# Slate



## sawman88 (Sep 29, 2008)

where do people find their slate? i has some that was left over from my moms path that she made but sadly that source has been depleated. and i can NOT justify going to the garden store and paying per pound for rocks. so where do you MTS nerds get them ?


----------



## ameekplec. (May 1, 2008)

I bought a lot of slate from the LFS, and a few from hardware stores or tile shops (broken tiles are cheap, since they can't sell them).
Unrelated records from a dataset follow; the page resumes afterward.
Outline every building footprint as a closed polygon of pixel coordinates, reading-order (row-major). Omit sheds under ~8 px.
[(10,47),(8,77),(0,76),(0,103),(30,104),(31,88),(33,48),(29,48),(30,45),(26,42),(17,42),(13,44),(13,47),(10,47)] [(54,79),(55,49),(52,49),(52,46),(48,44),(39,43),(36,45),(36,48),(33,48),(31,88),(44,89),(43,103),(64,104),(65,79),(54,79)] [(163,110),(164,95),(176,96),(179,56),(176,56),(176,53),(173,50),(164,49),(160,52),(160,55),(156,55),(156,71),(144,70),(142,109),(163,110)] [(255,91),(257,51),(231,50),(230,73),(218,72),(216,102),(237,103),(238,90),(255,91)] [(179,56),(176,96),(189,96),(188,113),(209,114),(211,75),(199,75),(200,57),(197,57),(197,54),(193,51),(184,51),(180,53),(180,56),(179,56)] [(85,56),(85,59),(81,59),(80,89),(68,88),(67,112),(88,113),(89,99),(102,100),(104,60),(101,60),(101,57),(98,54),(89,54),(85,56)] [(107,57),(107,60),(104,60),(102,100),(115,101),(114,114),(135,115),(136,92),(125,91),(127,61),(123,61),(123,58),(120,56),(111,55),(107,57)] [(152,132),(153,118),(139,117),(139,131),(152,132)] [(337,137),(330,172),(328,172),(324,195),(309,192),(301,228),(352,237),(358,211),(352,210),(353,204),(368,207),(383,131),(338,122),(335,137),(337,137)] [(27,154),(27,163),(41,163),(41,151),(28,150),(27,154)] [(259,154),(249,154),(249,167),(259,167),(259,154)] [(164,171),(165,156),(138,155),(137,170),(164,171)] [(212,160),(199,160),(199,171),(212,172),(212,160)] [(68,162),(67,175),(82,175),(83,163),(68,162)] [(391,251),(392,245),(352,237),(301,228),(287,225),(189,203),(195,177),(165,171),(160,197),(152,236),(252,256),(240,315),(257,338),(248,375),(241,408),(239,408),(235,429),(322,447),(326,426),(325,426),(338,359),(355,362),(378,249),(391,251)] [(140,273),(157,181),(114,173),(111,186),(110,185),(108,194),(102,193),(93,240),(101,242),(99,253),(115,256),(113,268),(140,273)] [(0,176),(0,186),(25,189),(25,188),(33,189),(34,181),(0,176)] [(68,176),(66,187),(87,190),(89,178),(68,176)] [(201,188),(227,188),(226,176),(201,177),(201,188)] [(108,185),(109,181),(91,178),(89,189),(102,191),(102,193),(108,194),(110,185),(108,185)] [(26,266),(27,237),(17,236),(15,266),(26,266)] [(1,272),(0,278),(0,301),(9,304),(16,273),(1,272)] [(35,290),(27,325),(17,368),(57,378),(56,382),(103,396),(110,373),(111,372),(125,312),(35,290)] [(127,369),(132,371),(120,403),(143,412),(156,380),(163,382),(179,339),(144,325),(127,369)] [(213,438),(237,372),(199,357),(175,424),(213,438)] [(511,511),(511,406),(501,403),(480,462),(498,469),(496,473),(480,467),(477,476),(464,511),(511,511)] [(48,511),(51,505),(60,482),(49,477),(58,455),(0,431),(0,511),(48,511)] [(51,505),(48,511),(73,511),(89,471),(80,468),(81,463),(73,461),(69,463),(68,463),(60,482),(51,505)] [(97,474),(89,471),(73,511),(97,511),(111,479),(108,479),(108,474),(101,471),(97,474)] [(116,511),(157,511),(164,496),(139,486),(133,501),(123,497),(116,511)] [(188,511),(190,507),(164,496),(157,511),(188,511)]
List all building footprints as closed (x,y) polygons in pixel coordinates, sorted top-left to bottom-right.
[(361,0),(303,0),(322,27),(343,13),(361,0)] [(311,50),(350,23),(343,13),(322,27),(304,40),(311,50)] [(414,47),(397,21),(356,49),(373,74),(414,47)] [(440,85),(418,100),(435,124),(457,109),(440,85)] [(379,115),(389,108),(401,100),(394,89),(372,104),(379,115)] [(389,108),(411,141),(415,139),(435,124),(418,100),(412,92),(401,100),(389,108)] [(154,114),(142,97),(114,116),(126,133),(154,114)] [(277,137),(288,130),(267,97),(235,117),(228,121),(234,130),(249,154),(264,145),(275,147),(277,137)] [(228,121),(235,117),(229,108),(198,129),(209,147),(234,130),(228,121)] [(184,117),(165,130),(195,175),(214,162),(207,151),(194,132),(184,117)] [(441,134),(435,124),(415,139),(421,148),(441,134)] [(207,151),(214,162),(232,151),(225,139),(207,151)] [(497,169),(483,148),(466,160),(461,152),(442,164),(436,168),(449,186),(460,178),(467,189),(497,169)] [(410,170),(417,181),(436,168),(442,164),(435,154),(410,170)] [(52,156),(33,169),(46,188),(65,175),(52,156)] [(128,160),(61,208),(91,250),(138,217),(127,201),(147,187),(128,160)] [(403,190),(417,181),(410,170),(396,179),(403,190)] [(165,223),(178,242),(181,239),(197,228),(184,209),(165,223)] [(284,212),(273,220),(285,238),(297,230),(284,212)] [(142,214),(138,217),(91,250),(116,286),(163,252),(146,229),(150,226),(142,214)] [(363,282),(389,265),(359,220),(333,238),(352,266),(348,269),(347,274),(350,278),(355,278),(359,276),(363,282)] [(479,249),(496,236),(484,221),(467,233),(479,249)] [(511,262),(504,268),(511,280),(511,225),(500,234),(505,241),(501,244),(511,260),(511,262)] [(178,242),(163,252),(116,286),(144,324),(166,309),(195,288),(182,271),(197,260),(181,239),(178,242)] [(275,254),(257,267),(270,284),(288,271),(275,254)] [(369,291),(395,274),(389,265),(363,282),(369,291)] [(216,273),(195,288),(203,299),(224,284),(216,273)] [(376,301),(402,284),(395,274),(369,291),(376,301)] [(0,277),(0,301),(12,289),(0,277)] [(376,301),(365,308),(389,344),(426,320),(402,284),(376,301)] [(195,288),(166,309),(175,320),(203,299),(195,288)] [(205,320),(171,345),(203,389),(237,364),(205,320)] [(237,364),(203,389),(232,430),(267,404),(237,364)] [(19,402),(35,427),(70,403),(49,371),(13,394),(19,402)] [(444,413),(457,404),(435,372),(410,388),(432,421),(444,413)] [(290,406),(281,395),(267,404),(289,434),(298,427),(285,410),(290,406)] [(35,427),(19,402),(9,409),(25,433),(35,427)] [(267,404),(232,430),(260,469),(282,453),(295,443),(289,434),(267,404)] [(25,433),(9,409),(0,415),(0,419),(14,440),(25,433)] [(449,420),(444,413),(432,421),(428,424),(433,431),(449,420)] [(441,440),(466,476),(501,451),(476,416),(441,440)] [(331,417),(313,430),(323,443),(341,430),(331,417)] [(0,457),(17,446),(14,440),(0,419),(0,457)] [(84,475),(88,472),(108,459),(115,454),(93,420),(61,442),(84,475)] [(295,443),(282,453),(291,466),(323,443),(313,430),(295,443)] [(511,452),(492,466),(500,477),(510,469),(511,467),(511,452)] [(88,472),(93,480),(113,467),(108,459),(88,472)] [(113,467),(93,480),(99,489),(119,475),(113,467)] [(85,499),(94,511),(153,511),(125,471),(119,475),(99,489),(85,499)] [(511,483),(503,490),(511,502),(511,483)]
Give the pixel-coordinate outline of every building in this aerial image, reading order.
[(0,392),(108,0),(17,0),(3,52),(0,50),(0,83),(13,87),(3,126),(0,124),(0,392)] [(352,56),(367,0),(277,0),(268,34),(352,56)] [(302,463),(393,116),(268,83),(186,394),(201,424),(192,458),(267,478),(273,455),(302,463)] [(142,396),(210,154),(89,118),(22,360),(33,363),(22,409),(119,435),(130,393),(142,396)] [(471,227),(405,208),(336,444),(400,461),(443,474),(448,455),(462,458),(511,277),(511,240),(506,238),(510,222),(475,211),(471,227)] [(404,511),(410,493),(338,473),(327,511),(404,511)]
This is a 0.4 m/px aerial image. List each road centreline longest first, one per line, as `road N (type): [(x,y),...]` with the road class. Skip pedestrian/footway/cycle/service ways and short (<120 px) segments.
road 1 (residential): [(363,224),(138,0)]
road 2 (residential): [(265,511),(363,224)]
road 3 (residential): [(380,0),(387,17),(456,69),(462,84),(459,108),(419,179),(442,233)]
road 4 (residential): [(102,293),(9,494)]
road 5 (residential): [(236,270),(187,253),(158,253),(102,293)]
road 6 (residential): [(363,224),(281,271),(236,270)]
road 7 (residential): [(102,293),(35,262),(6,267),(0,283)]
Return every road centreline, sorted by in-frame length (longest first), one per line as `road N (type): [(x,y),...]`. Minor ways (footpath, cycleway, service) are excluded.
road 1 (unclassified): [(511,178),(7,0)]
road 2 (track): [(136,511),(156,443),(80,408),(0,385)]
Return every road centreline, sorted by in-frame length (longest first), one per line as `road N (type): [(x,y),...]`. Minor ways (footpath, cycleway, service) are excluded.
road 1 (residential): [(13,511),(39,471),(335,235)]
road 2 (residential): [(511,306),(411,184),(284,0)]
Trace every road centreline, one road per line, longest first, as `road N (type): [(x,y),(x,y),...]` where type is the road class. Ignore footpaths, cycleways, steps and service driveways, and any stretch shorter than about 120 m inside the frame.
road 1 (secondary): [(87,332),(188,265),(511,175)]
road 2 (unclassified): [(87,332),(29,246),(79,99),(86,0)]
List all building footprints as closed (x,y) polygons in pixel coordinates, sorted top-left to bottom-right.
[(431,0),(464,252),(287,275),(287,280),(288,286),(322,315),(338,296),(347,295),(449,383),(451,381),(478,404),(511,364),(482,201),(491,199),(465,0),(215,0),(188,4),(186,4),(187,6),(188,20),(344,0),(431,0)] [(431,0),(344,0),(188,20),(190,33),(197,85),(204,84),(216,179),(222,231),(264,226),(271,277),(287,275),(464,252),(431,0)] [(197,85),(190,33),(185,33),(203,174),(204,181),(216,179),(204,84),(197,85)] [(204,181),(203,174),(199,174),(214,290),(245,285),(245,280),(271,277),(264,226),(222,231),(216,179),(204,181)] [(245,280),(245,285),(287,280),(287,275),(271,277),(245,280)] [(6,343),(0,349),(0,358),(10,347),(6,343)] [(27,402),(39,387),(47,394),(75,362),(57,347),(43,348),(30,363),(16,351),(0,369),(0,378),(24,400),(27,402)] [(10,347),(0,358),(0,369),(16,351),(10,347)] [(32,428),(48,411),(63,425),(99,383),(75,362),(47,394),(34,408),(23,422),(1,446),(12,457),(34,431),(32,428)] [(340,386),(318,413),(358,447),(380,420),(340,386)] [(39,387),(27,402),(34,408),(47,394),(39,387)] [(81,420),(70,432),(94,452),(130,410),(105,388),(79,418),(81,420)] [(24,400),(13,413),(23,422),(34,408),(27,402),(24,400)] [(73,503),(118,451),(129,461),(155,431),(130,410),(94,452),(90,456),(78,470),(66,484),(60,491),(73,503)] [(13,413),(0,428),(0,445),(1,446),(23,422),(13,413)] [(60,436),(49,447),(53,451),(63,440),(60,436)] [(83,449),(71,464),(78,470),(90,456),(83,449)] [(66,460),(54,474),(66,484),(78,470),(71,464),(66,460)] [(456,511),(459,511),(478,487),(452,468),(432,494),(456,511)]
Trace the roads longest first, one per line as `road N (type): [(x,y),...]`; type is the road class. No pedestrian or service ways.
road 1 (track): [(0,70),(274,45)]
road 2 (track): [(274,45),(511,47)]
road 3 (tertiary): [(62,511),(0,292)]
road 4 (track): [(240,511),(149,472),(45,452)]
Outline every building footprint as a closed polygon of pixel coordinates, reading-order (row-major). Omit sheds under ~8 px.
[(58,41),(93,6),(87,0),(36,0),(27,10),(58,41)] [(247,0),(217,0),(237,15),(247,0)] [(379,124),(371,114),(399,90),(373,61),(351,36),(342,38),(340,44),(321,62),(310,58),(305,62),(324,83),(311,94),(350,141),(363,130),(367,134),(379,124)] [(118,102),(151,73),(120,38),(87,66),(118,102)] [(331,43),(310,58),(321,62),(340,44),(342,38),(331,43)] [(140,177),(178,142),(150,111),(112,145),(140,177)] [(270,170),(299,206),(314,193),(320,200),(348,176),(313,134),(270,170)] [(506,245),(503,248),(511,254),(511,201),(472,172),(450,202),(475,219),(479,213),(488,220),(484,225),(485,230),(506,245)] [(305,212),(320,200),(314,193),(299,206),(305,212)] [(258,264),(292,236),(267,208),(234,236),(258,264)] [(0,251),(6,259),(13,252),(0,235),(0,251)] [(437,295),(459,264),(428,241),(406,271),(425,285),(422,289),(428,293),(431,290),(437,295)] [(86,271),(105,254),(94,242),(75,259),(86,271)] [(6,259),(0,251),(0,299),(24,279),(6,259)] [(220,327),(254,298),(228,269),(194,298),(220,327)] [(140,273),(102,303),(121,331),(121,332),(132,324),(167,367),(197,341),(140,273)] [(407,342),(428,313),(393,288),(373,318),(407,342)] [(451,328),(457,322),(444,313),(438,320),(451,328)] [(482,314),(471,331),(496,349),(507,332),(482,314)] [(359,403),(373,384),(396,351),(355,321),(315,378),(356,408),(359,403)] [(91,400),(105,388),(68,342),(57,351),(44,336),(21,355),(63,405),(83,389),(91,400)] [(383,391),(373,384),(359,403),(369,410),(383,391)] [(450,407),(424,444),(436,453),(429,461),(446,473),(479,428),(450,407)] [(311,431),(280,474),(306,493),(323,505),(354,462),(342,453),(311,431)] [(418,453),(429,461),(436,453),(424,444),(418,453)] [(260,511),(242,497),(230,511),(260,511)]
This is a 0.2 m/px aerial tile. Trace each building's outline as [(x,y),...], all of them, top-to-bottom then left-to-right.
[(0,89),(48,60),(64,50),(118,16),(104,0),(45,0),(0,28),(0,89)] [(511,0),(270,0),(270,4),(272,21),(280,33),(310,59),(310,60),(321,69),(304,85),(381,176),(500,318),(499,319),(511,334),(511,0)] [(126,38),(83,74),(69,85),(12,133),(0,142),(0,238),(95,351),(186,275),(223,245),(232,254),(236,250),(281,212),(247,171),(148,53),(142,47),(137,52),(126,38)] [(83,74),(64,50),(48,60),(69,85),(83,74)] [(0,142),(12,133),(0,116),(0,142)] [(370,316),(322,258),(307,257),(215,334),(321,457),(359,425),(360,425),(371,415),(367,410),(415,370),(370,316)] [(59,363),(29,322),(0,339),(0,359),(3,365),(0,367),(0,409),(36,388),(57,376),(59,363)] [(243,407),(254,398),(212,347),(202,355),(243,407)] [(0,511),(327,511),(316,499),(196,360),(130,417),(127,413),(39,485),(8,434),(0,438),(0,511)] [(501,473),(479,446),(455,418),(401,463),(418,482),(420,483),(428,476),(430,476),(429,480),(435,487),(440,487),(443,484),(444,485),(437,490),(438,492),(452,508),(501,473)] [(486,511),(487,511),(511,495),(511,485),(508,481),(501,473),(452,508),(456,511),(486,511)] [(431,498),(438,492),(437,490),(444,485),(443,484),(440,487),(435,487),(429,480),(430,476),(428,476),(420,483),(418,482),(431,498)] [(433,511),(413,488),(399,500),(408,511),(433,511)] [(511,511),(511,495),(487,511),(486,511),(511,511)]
Check out this place too. All you can grab slate for $25.
http://toronto.kijiji.ca/c-buy-and-...vailable-Great-For-Projects-W0QQAdIdZ45353074


----------



## sawman88 (Sep 29, 2008)

jesus thats alot of slate man. unfortunally i live in london about 2 hours from toronto. but that might even be worth the trip $25 for a life time supply of slate. haha i could even bring some to the auctions .


----------



## ameekplec. (May 1, 2008)

try stone retailers for landscaping. I'm sure it's a hell of a lot cheaper than at the LFS. Possibly gardening centers?


----------



## Cory_Dad (Apr 18, 2008)

Hm, Betz Cut Stone on Kennedy Road, Scarberia just north of Finch?


----------



## planter (Jun 9, 2008)

try grabbing some from home depot. They often have broken slate tiles there. Just ask for some samples and they might give you some for free.


----------



## sawman88 (Sep 29, 2008)

actually i ment i cant bring myself to paying for slate at a garden store, there is NOOOOOOOOOO way i woubl buy slate at a LFS. im not that friggen rich. ii got some rocks under the town bridge. i dont know if it was stealing or not eek... they are outside? in the ditch. im going to keep my eye open for slate though.. in sarnia the park retainer wall was made out of slate and iw as there this weekend and heartbroken to hear that all the big flaking slate boulders were replaced with massive concrete blocks. eww....


----------



## Sunstar (Jul 29, 2008)

I think I would get those slates if I had a way of getting there. Garden center. I must keep that in mind.


----------



## sawman88 (Sep 29, 2008)

well i FINIAILLY found my rocks.. for free mind you . it isnt slate but its thinly sliced rocks so good for cave making . there is a park in sarnia "dow park" thats entire antierosion is made up of tocks that have over time become slices.. so hopefully sarnia doesnt fall death to the lake becuse i "borrowd" 50lbs of rock from the 50000000 tons that were there


----------